Original Fuse Block Design:

Updated Fuse Block Design:

I disassembled the original fuse block; doubled the size of the base; and added a second row of terminals.

Expanded DIY ANL Fuse Block

The missing fuse feeds the Battery & Bilge Pump Management Panel.  We are still figuring out the correct size fuse for this circuit. 

Eager to check out Pilgrim’s DC wiring schematics?  I do plan on posting the wiring diagrams after a few “outside consultants” review my plans.    

1 comment:

  1. One concern to me would be the careful and sufficiently beefy mounting of such a setup.

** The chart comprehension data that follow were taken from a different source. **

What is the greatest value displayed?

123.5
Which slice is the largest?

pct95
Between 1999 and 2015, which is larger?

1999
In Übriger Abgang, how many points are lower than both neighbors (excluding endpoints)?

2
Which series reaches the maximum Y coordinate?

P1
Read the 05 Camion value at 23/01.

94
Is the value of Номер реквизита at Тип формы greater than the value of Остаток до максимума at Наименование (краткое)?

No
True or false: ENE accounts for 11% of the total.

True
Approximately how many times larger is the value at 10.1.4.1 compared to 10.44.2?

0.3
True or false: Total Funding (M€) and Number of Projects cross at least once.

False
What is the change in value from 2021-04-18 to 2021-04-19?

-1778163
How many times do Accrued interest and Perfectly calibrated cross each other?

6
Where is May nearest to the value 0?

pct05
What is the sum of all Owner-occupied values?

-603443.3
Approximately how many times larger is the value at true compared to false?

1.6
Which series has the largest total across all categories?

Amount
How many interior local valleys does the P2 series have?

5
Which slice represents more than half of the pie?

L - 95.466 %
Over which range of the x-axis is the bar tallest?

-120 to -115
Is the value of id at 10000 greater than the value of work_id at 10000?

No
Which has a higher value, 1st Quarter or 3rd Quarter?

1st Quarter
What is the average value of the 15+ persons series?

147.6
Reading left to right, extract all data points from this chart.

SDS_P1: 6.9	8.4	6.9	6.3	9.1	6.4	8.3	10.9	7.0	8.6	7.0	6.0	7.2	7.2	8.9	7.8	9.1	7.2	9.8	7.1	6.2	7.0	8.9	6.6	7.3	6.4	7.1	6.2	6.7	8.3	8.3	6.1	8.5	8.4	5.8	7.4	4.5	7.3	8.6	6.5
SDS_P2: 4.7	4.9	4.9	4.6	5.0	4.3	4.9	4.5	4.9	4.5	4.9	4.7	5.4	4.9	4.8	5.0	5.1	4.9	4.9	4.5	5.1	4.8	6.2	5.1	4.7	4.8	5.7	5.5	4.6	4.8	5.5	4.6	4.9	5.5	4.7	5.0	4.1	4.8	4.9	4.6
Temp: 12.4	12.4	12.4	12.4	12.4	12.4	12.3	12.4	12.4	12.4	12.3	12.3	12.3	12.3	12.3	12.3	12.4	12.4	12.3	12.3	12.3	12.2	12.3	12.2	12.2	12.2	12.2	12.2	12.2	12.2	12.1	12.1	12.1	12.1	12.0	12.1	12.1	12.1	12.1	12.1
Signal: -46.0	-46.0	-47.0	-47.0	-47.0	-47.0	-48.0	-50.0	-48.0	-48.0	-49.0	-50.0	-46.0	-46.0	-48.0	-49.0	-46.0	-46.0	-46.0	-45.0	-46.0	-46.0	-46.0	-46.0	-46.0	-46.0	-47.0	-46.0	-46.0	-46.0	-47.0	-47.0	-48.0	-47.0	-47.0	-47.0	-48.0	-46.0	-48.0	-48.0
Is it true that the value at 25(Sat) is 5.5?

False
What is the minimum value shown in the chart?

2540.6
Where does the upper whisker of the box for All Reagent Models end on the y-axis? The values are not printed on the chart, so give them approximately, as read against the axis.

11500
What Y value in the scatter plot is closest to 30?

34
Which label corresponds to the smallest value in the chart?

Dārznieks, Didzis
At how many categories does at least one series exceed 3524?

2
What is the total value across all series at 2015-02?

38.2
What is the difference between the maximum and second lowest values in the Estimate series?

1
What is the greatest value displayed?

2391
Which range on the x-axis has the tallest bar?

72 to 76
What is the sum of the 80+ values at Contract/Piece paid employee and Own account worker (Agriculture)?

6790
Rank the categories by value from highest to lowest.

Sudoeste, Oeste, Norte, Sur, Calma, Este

That's going to be heavy just in the weight of wire, and you want no chance of any of those leads touching each other. That means the design could be improved simply by putting little HDPE/Starboard "blocks" as spacers between each power lug, so that if the cable ties or similar wire supports failed due to heavy boat movement, they could not make contact. That simple measure of "chocking" each lead also makes the likelihood of the nut loosening itself less, I would think.